- Your assignment
Collect every line in the items below that contains the word "Guide".

[Opening Material to process section]

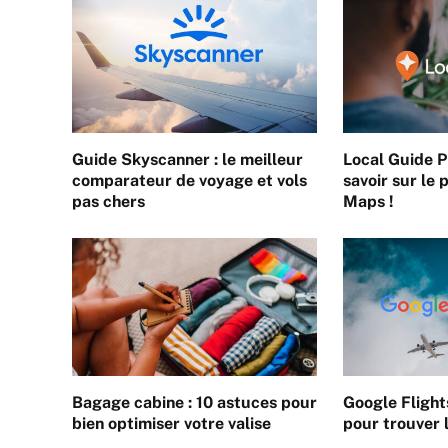
Guide Skyscanner : le meilleur
Local Guide P
comparateur de voyage et vols
savoir sur l
pas chers
Maps !
Bagage cabine : 10 astuces pour
Google Flights
bien optimiser votre valise
pour trouver 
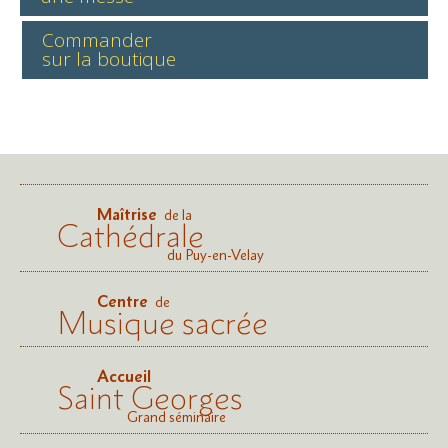
Commander
sur la boutique
Maîtrise
de la
Cathédrale
du Puy-en-Velay
Centre
de
Musique sacrée
Accueil
Saint Georges
Grand séminaire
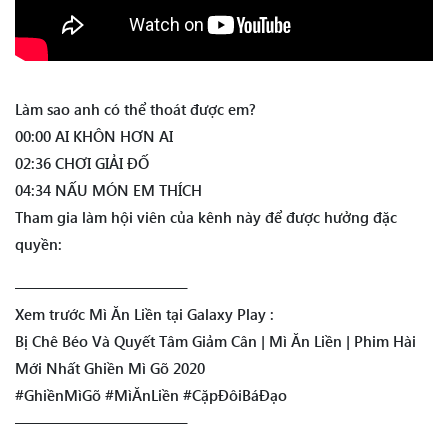
Làm sao anh có thể thoát được em?
00:00 AI KHÔN HƠN AI
02:36 CHƠI GIẢI ĐỐ
04:34 NẤU MÓN EM THÍCH
Tham gia làm hội viên của kênh này để được hưởng đặc
quyền:
———————————–
Xem trước Mì Ăn Liền tại Galaxy Play :
Bị Chê Béo Và Quyết Tâm Giảm Cân | Mì Ăn Liền | Phim Hài
Mới Nhất Ghiền Mì Gõ 2020
#GhiềnMìGõ #MìĂnLiền #CặpĐôiBáĐạo
———————————–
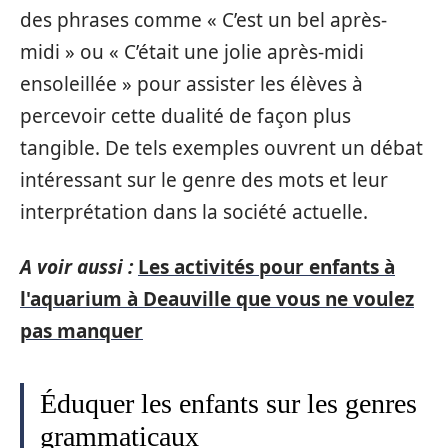
des phrases comme « C’est un bel après-
midi » ou « C’était une jolie après-midi
ensoleillée » pour assister les élèves à
percevoir cette dualité de façon plus
tangible. De tels exemples ouvrent un débat
intéressant sur le genre des mots et leur
interprétation dans la société actuelle.
A voir aussi :
Les activités pour enfants à
l'aquarium à Deauville que vous ne voulez
pas manquer
Éduquer les enfants sur les genres
grammaticaux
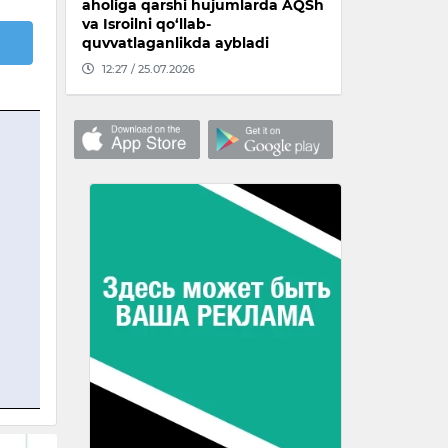
aholiga qarshi hujumlarda AQSh
va Isroilni qo‘llab-
quvvatlaganlikda aybladi
12:27 / 25.07.2026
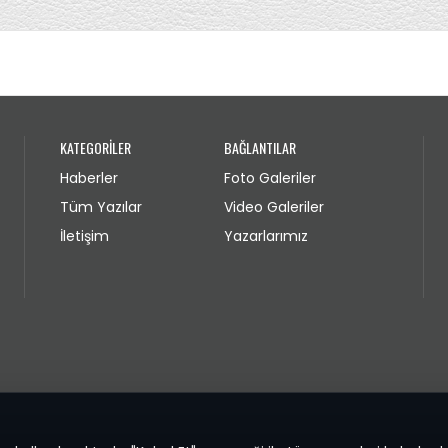
KATEGORİLER
BAĞLANTILAR
Haberler
Foto Galeriler
Tüm Yazılar
Video Galeriler
İletişim
Yazarlarımız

[Closing Material to process section]

- Response to this task
Guide Skyscanner : le meilleur
Local Guide P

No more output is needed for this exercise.